A alta dos combustíveis dá pretexto para que populistas ignorem o histórico desastroso da intervenção em preços e se apresentem como defensores dos consumidores
Notas & Informações, O Estado de S.Paulo
O agravamento da crise dos combustíveis no Brasil por causa da guerra da Ucrânia tem servido de pretexto para que populistas exerçam sua especialidade, que é criar soluções simples, e erradas, para problemas complexos. Contra a alta da gasolina, do gás de cozinha e do diesel, políticos de diferentes credos ideológicos apresentam-se como voluntariosos salvadores do povo, propondo e aprovando medidas que, além de pouco eficazes ou completamente inúteis, podem se provar desastrosas.
O presidente Jair Bolsonaro, o mais destacado desses demagogos, tem insistido obsessivamente em impor alguma forma de controle desses preços, muito antes que o primeiro soldado russo pusesse os pés na Ucrânia. A guerra é, portanto, apenas o pretexto mais recente para que – a título de conter a inflação, que costuma tirar votos – se articule alguma forma de controle de preços, tiro que quase sempre sai pela culatra.
Não é à toa que Bolsonaro tem como associados dessa articulação os demonizados petistas – que, quando estiveram no poder, seguraram o preço dos combustíveis para conter a inflação e reduzir os danos eleitorais, causando estragos na Petrobras, em particular, e na economia, em geral.
Não faltou nem a fingida indignação que tão bem caracteriza o populismo. O presidente da Câmara, Arthur Lira (PP-AL), foi às redes sociais para declarar que o reajuste dos preços dos combustíveis anunciado pela Petrobras “foi um tapa na cara de um país que luta para voltar a crescer”. Ora, há tempos o referido “país que luta para crescer” vem sendo estapeado pelo grupo político que está no poder, que sistematicamente atropela a responsabilidade fiscal.

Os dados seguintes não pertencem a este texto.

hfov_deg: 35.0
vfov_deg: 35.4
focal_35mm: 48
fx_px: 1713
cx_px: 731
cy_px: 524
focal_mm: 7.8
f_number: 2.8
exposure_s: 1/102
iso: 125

A questão dos combustíveis é séria. Correções de 18% a 25% de uma só vez impõem ônus imediatos e severos sobre donos de automóveis e caminhoneiros e sobre o orçamento das empresas de transportes.
Há efeitos não tão imediatos, mas de extensão maior. Aumento nos transportes resulta em outras correções de preços, da matéria-prima da indústria ao feijão trazido do campo até a mesa do consumidor. Assim, afeta também os orçamentos dos que não são consumidores diretos de combustíveis, mas precisam consumir para se manter. Estes são, em geral, os consumidores de renda menor e mais vulneráveis às altas de preços. Ademais, variações tão expressivas nos combustíveis afetam a programação orçamentária das empresas e podem prejudicar decisões essenciais. Será inevitável que o aumento dos combustíveis impulsione a inflação, que já alcança 10,54% no acumulado de 12 meses.

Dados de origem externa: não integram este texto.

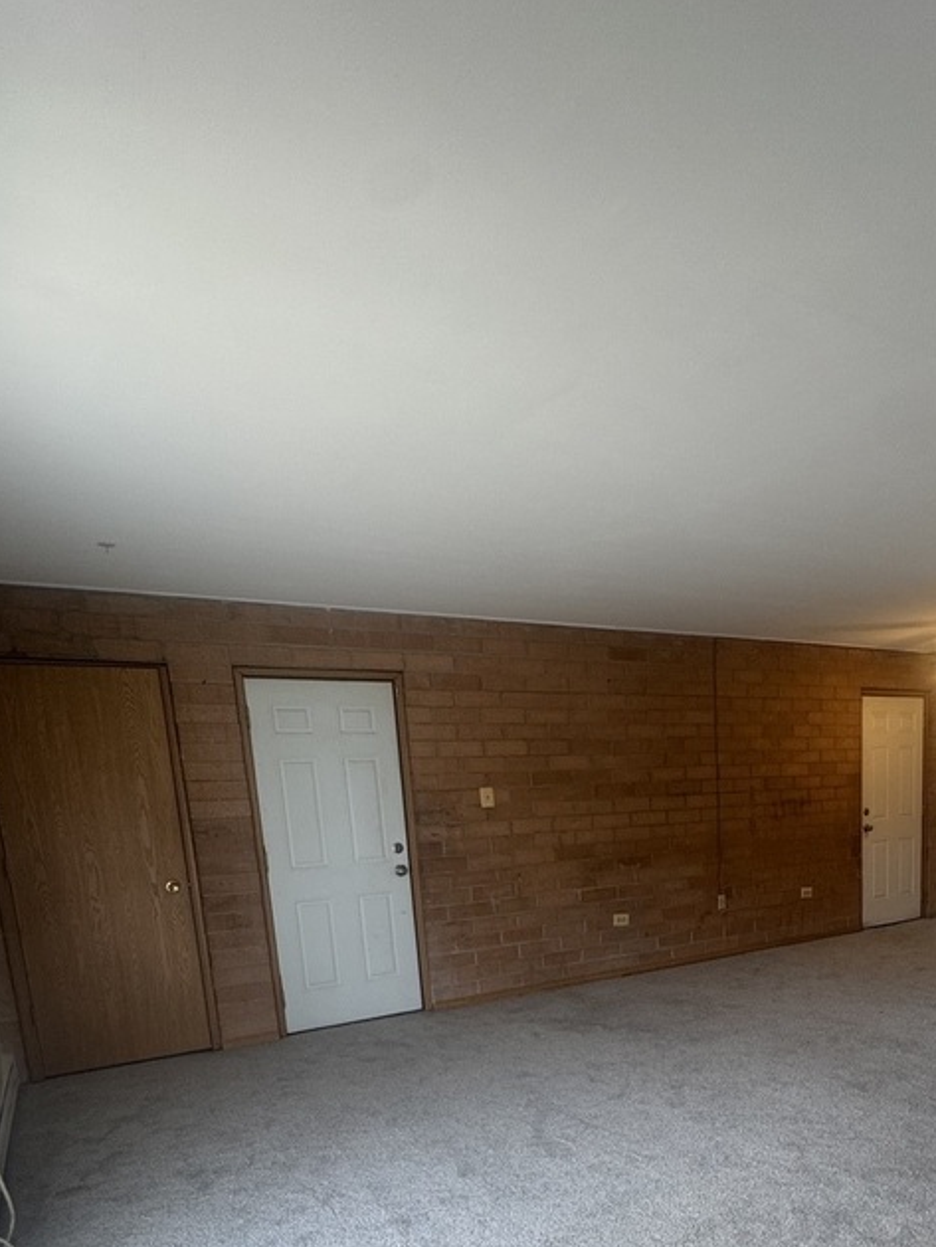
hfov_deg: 55.0
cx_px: 663
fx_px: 865
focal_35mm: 24
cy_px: 940
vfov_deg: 66.9
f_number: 2.2
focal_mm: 2.22
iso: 80
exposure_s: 1/120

Logo, o problema é realmente sério em muitos sentidos e precisa ser enfrentado, mas jamais com as comprovadamente ineficazes e danosas tentativas de controle de preços nem com renúncia fiscal num cenário já desafiador para as contas públicas.
A alta dos combustíveis agora anunciada, das mais expressivas em muitos anos, é apenas parcialmente justificada pela guerra da Ucrânia, pois os preços estavam parados havia quase dois meses, desde bem antes, portanto, do início do conflito. Não estão claras as razões para represamento de preços por período tão longo, e não se pode condenar quem veja nisso o resultado das pressões do presidente Bolsonaro sobre a Petrobras.
Medidas como as aprovadas ou em tramitação no Congresso, como a mudança da regra de cobrança do ICMS sobre combustíveis, a criação de um fundo de amortecimento das oscilações de preços ou ainda a instituição de uma espécie de auxílio-gasolina, terão impacto pouco significativo sobre o preço final dos combustíveis, mas poderão gerar desastres fiscais e sofrer contestação judicial. São bilhões de reais que não chegarão aos cofres públicos ou que deles serão retirados como subsídio, sem que haja compensação suficiente do lado das despesas. O problema não será apenas do Tesouro Nacional. Estados e municípios serão também prejudicados.
Controlar preços sempre foi a tentação dos populistas. Isso nunca funcionou. Mas a turma em Brasília, sobretudo em ano eleitoral, não costuma se preocupar muito com as consequências do que faz.